The color in St. Mark’s Church will be the first thing to catch the eye. Stained Glass colors have beautified houses of worship and created beautiful gifts for God since the early medieval era. The beautiful glasses developed in those times have been enhanced by modern technology which makes possible the use of glasses up to two inches in thickness, cut and faceted with carbide tipped hammers unknown to the medieval craftsmen, held strongly in place by a matrix of epoxy, a synthetic resin of great strength. The stained glass artist derives inspiration from the beautiful windows of the twelfth and thirteenth centuries without slavishly copying them. For it is more than a pretty truth that the stained glass must serve as the handmaid of the architecture.
Besides beautifying buildings, stained glass has always had an added function: to teach the lessons of faith. These windows have been planned to illustrate the divisions of the liturgy: preparation, praise, proclamation, presentation and receiving as well as aspects of Christian living. Besides scenes and symbols, the predominant color of each window has a related meaning.
Mosaic is produced by forming a surface by placing small pieces of marble, glass, tiles, semi-precious stones called tesserae very close together. Its historical beginnings are very remote. It was in ancient Egypt and Mesopotamia, where many examples of it are found varying in size from jewelry to walls. It was widely used in classic Greece and Rome, but rose to its highest form in Byzantine flat architectural design. The Byzantine School developed gold tessarae made by compressing 24 karat gold leaf between two layers of glass. At first, gold was used sparingly, but at its height became the whole background for the figures. The Mohammedan mosques of that era followed the Christian churches in the use of this decorative material although not in subject matter. Their use of mosaics in geometric patterns was in keeping with their religious edicts against portraying the human form.
After preliminary research and experimentation, the Willet Studios began the fabrication of faceted glass windows in 1954. Brilliantly colored glass, usually an inch in thickness is cut to the desired size. The inner surface of certain pieces is then chipped or faceted conchoidally (curved elevations and depressions) to enhance the design and add a jewel-like quality. The glasses used are breath-taking in radiance and purity of color.
Because the west window for St. Mark’s Lutheran Church is a unique combination of the two techniques, a full size color cartoon was first painted. There is a small ratio of glass to matrix, for the matrix is completely overlaid on the exterior with the mosaic.

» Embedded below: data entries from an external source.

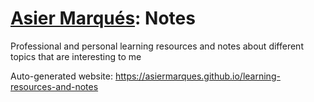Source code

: # [Asier Marqués](https://asiermarques.com): Notes

Professional and personal learning resources and notes about different topics that are interesting to me

Auto-generated website: https://asiermarques.github.io/learning-resources-and-notes
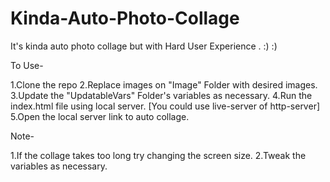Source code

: # Kinda-Auto-Photo-Collage
It's kinda auto photo collage but with Hard User Experience . :) :)

To Use-

  1.Clone the repo
  2.Replace images on "Image" Folder with desired images.
  3.Update the "UpdatableVars" Folder's variables as necessary.
  4.Run the index.html file using local server. [You could use live-server of http-server]
  5.Open the local server link to auto collage.

Note-
  
  1.If the collage takes too long try changing the screen size.
  2.Tweak the variables as necessary.

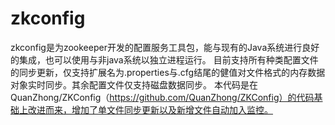 # zkconfig
zkconfig是为zookeeper开发的配置服务工具包，能与现有的Java系统进行良好的集成，也可以使用与非java系统以独立进程运行。
目前支持所有种类配置文件的同步更新，仅支持扩展名为.properties与.cfg结尾的健值对文件格式的内存数据对象实时同步。其余配置文件仅支持磁盘数据同步。
本代码是在QuanZhong/ZKConfig（https://github.com/QuanZhong/ZKConfig）的代码基础上改进而来，增加了单文件同步更新以及新增文件自动加入监控。
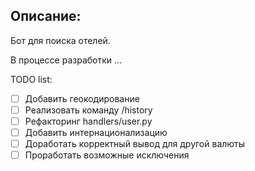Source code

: ## Описание:

Бот для поиска отелей.

В процессе разработки ...

TODO list:
- [ ] Добавить геокодирование
- [ ] Реализовать команду /history
- [ ] Рефакторинг handlers/user.py
- [ ] Добавить интернационализацию
- [ ] Доработать корректный вывод для другой валюты
- [ ] Проработать возможные исключения
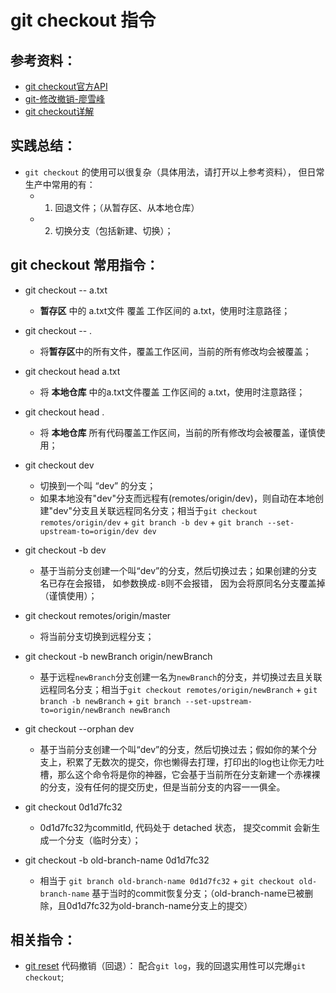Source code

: # git checkout 指令

## 参考资料：
* [git checkout官方API](https://git-scm.com/docs/git-checkout)
* [git-修改撤销-廖雪峰](http://www.liaoxuefeng.com/wiki/0013739516305929606dd18361248578c67b8067c8c017b000/001374831943254ee90db11b13d4ba9a73b9047f4fb968d000)
* [git checkout详解](http://www.tuicool.com/articles/A3Mn6f)

## 实践总结：
* `git checkout` 的使用可以很复杂（具体用法，请打开以上参考资料）， 但日常生产中常用的有：
	* 1. 回退文件；（从暂存区、从本地仓库）
	* 2. 切换分支（包括新建、切换）；

## git checkout 常用指令：
* git checkout -- a.txt
	* **暂存区** 中的 a.txt文件 覆盖 工作区间的 a.txt，使用时注意路径；

* git checkout -- .
	* 将**暂存区**中的所有文件，覆盖工作区间，当前的所有修改均会被覆盖；

* git checkout head a.txt
	* 将 **本地仓库** 中的a.txt文件覆盖 工作区间的 a.txt，使用时注意路径；

* git checkout head .
	* 将 **本地仓库** 所有代码覆盖工作区间，当前的所有修改均会被覆盖，谨慎使用；

* git checkout dev
	* 切换到一个叫 “dev” 的分支；
	* 如果本地没有"dev"分支而远程有(remotes/origin/dev)，则自动在本地创建"dev"分支且关联远程同名分支；相当于`git checkout remotes/origin/dev` + `git branch -b dev` + `git branch --set-upstream-to=origin/dev dev`

* git checkout -b dev
	* 基于当前分支创建一个叫“dev”的分支，然后切换过去；如果创建的分支名已存在会报错， 如参数换成`-B`则不会报错， 因为会将原同名分支覆盖掉（谨慎使用）；

* git checkout remotes/origin/master
	* 将当前分支切换到远程分支；

* git checkout -b newBranch origin/newBranch
	* 基于远程`newBranch`分支创建一名为`newBranch`的分支，并切换过去且关联远程同名分支；相当于`git checkout remotes/origin/newBranch` + `git branch -b newBranch` + `git branch --set-upstream-to=origin/newBranch newBranch`

* git checkout --orphan dev
	* 基于当前分支创建一个叫“dev”的分支，然后切换过去；假如你的某个分支上，积累了无数次的提交，你也懒得去打理，打印出的log也让你无力吐槽，那么这个命令将是你的神器，它会基于当前所在分支新建一个赤裸裸的分支，没有任何的提交历史，但是当前分支的内容一一俱全。

* git checkout 0d1d7fc32
	* 0d1d7fc32为commitId, 代码处于 detached 状态， 提交commit 会新生成一个分支（临时分支）；
* git checkout -b old-branch-name 0d1d7fc32
	* 相当于 `git branch old-branch-name 0d1d7fc32` + `git checkout old-branch-name` 基于当时的commit恢复分支；（old-branch-name已被删除，且0d1d7fc32为old-branch-name分支上的提交）


## 相关指令：
* [git reset](https://github.com/wteam-xq/testGit/blob/master/learn_log/git_reset.md) 代码撤销（回退）： 配合`git log`，我的回退实用性可以完爆`git checkout`;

There are approximately three hundred glass tesserae of varying sizes in a square foot. The window was made in sections, the largest of which is sixty-six inches by forty-seven inches. The tesserae were glued face down on a heavy paper. This was placed in the bottom of the mold. The glass was carefully arranged and the matrix of epoxy resin was poured around the whole to form a structural unit of great strength. Two pourings were used, the first to cover the tesserae and the second to bring the section up to the thickness of an inch. After the epoxy was thoroughly hardened, the paper was carefully removed from the face of the panels with water and a brisk scrubbing. When installed in the church, the effulgence of light pouring through the glass into the interior will spread over the opaque matrix. The principle of this halation or spread of light over dark areas is well known to stained glass designers.